_What is needed_. Please copy each line of the entries below word for word, without changing anything.

_Data records_.
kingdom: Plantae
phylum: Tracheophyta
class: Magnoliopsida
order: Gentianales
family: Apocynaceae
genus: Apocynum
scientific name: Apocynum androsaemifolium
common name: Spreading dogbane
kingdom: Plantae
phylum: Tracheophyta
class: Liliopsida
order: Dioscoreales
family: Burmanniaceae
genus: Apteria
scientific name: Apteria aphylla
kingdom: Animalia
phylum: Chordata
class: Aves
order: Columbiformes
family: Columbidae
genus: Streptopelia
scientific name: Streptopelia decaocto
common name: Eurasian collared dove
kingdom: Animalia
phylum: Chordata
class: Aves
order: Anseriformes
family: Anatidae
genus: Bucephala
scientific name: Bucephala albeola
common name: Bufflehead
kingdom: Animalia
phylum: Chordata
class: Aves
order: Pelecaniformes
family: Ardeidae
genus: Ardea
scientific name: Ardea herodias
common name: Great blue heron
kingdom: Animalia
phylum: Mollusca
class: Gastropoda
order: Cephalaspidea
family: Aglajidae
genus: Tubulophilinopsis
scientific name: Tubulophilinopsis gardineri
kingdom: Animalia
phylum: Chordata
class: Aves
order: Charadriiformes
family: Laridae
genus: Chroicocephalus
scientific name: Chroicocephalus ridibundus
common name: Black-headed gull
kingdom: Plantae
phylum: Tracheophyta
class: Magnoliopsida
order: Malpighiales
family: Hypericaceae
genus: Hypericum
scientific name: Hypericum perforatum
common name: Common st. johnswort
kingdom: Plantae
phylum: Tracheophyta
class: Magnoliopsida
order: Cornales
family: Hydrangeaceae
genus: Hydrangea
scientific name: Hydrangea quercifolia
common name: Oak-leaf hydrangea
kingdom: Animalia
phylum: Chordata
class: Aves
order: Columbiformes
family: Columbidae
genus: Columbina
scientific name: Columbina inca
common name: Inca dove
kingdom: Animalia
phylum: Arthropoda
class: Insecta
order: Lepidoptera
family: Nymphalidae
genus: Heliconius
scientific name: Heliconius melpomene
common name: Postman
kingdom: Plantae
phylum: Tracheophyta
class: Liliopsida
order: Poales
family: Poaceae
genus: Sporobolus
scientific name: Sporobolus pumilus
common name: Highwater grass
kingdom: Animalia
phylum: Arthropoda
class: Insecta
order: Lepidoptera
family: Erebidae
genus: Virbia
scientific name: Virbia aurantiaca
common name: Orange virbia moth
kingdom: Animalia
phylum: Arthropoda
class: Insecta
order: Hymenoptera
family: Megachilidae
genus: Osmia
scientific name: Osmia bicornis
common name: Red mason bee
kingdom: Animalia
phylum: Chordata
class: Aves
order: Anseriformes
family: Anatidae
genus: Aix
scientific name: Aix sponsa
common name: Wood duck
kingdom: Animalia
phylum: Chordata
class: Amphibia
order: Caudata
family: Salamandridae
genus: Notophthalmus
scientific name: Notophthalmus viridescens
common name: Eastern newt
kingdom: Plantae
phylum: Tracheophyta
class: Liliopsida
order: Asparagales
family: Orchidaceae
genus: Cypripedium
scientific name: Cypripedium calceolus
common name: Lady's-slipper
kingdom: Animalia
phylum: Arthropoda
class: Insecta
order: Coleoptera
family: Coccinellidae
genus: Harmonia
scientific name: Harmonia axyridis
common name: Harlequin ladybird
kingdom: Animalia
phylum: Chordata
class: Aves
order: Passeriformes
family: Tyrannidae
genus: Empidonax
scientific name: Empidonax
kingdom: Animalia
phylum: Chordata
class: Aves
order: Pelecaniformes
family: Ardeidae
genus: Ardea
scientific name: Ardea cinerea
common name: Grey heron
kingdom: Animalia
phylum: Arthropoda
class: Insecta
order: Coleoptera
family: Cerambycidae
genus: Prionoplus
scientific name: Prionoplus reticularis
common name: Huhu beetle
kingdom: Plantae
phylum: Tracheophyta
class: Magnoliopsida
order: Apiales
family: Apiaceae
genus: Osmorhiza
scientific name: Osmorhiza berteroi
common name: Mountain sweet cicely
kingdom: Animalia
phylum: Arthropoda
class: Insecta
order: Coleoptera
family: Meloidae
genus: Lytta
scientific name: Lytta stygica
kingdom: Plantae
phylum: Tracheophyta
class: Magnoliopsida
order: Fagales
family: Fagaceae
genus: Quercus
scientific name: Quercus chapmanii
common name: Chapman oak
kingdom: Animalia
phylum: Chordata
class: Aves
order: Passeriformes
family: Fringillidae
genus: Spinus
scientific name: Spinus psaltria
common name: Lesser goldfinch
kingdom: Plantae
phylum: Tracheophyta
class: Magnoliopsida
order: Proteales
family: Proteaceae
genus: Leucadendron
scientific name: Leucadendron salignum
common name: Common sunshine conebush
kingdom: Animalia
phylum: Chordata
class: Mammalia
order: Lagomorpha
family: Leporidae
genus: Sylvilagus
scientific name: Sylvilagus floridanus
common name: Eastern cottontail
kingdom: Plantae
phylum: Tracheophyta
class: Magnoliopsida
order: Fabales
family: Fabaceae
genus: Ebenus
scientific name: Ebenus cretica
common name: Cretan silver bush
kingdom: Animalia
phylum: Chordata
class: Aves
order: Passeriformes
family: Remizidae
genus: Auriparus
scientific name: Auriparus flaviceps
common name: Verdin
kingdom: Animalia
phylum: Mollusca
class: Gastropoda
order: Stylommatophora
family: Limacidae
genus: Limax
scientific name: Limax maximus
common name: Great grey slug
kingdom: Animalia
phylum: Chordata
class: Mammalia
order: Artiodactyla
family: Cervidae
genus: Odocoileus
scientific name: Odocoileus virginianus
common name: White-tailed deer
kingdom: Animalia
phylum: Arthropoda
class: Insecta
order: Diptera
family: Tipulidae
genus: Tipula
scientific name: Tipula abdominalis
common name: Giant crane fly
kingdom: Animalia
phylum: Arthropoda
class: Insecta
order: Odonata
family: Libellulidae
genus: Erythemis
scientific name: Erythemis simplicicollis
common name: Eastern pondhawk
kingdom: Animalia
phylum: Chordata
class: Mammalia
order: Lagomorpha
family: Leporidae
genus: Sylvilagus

_Task result_.
kingdom: Plantae
phylum: Tracheophyta
class: Magnoliopsida
order: Gentianales
family: Apocynaceae
genus: Apocynum
scientific name: Apocynum androsaemifolium
common name: Spreading dogbane
kingdom: Plantae
phylum: Tracheophyta
class: Liliopsida
order: Dioscoreales
family: Burmanniaceae
genus: Apteria
scientific name: Apteria aphylla
kingdom: Animalia
phylum: Chordata
class: Aves
order: Columbiformes
family: Columbidae
genus: Streptopelia
scientific name: Streptopelia decaocto
common name: Eurasian collared dove
kingdom: Animalia
phylum: Chordata
class: Aves
order: Anseriformes
family: Anatidae
genus: Bucephala
scientific name: Bucephala albeola
common name: Bufflehead
kingdom: Animalia
phylum: Chordata
class: Aves
order: Pelecaniformes
family: Ardeidae
genus: Ardea
scientific name: Ardea herodias
common name: Great blue heron
kingdom: Animalia
phylum: Mollusca
class: Gastropoda
order: Cephalaspidea
family: Aglajidae
genus: Tubulophilinopsis
scientific name: Tubulophilinopsis gardineri
kingdom: Animalia
phylum: Chordata
class: Aves
order: Charadriiformes
family: Laridae
genus: Chroicocephalus
scientific name: Chroicocephalus ridibundus
common name: Black-headed gull
kingdom: Plantae
phylum: Tracheophyta
class: Magnoliopsida
order: Malpighiales
family: Hypericaceae
genus: Hypericum
scientific name: Hypericum perforatum
common name: Common st. johnswort
kingdom: Plantae
phylum: Tracheophyta
class: Magnoliopsida
order: Cornales
family: Hydrangeaceae
genus: Hydrangea
scientific name: Hydrangea quercifolia
common name: Oak-leaf hydrangea
kingdom: Animalia
phylum: Chordata
class: Aves
order: Columbiformes
family: Columbidae
genus: Columbina
scientific name: Columbina inca
common name: Inca dove
kingdom: Animalia
phylum: Arthropoda
class: Insecta
order: Lepidoptera
family: Nymphalidae
genus: Heliconius
scientific name: Heliconius melpomene
common name: Postman
kingdom: Plantae
phylum: Tracheophyta
class: Liliopsida
order: Poales
family: Poaceae
genus: Sporobolus
scientific name: Sporobolus pumilus
common name: Highwater grass
kingdom: Animalia
phylum: Arthropoda
class: Insecta
order: Lepidoptera
family: Erebidae
genus: Virbia
scientific name: Virbia aurantiaca
common name: Orange virbia moth
kingdom: Animalia
phylum: Arthropoda
class: Insecta
order: Hymenoptera
family: Megachilidae
genus: Osmia
scientific name: Osmia bicornis
common name: Red mason bee
kingdom: Animalia
phylum: Chordata
class: Aves
order: Anseriformes
family: Anatidae
genus: Aix
scientific name: Aix sponsa
common name: Wood duck
kingdom: Animalia
phylum: Chordata
class: Amphibia
order: Caudata
family: Salamandridae
genus: Notophthalmus
scientific name: Notophthalmus viridescens
common name: Eastern newt
kingdom: Plantae
phylum: Tracheophyta
class: Liliopsida
order: Asparagales
family: Orchidaceae
genus: Cypripedium
scientific name: Cypripedium calceolus
common name: Lady's-slipper
kingdom: Animalia
phylum: Arthropoda
class: Insecta
order: Coleoptera
family: Coccinellidae
genus: Harmonia
scientific name: Harmonia axyridis
common name: Harlequin ladybird
kingdom: Animalia
phylum: Chordata
class: Aves
order: Passeriformes
family: Tyrannidae
genus: Empidonax
scientific name: Empidonax
kingdom: Animalia
phylum: Chordata
class: Aves
order: Pelecaniformes
family: Ardeidae
genus: Ardea
scientific name: Ardea cinerea
common name: Grey heron
kingdom: Animalia
phylum: Arthropoda
class: Insecta
order: Coleoptera
family: Cerambycidae
genus: Prionoplus
scientific name: Prionoplus reticularis
common name: Huhu beetle
kingdom: Plantae
phylum: Tracheophyta
class: Magnoliopsida
order: Apiales
family: Apiaceae
genus: Osmorhiza
scientific name: Osmorhiza berteroi
common name: Mountain sweet cicely
kingdom: Animalia
phylum: Arthropoda
class: Insecta
order: Coleoptera
family: Meloidae
genus: Lytta
scientific name: Lytta stygica
kingdom: Plantae
phylum: Tracheophyta
class: Magnoliopsida
order: Fagales
family: Fagaceae
genus: Quercus
scientific name: Quercus chapmanii
common name: Chapman oak
kingdom: Animalia
phylum: Chordata
class: Aves
order: Passeriformes
family: Fringillidae
genus: Spinus
scientific name: Spinus psaltria
common name: Lesser goldfinch
kingdom: Plantae
phylum: Tracheophyta
class: Magnoliopsida
order: Proteales
family: Proteaceae
genus: Leucadendron
scientific name: Leucadendron salignum
common name: Common sunshine conebush
kingdom: Animalia
phylum: Chordata
class: Mammalia
order: Lagomorpha
family: Leporidae
genus: Sylvilagus
scientific name: Sylvilagus floridanus
common name: Eastern cottontail
kingdom: Plantae
phylum: Tracheophyta
class: Magnoliopsida
order: Fabales
family: Fabaceae
genus: Ebenus
scientific name: Ebenus cretica
common name: Cretan silver bush
kingdom: Animalia
phylum: Chordata
class: Aves
order: Passeriformes
family: Remizidae
genus: Auriparus
scientific name: Auriparus flaviceps
common name: Verdin
kingdom: Animalia
phylum: Mollusca
class: Gastropoda
order: Stylommatophora
family: Limacidae
genus: Limax
scientific name: Limax maximus
common name: Great grey slug
kingdom: Animalia
phylum: Chordata
class: Mammalia
order: Artiodactyla
family: Cervidae
genus: Odocoileus
scientific name: Odocoileus virginianus
common name: White-tailed deer
kingdom: Animalia
phylum: Arthropoda
class: Insecta
order: Diptera
family: Tipulidae
genus: Tipula
scientific name: Tipula abdominalis
common name: Giant crane fly
kingdom: Animalia
phylum: Arthropoda
class: Insecta
order: Odonata
family: Libellulidae
genus: Erythemis
scientific name: Erythemis simplicicollis
common name: Eastern pondhawk
kingdom: Animalia
phylum: Chordata
class: Mammalia
order: Lagomorpha
family: Leporidae
genus: Sylvilagus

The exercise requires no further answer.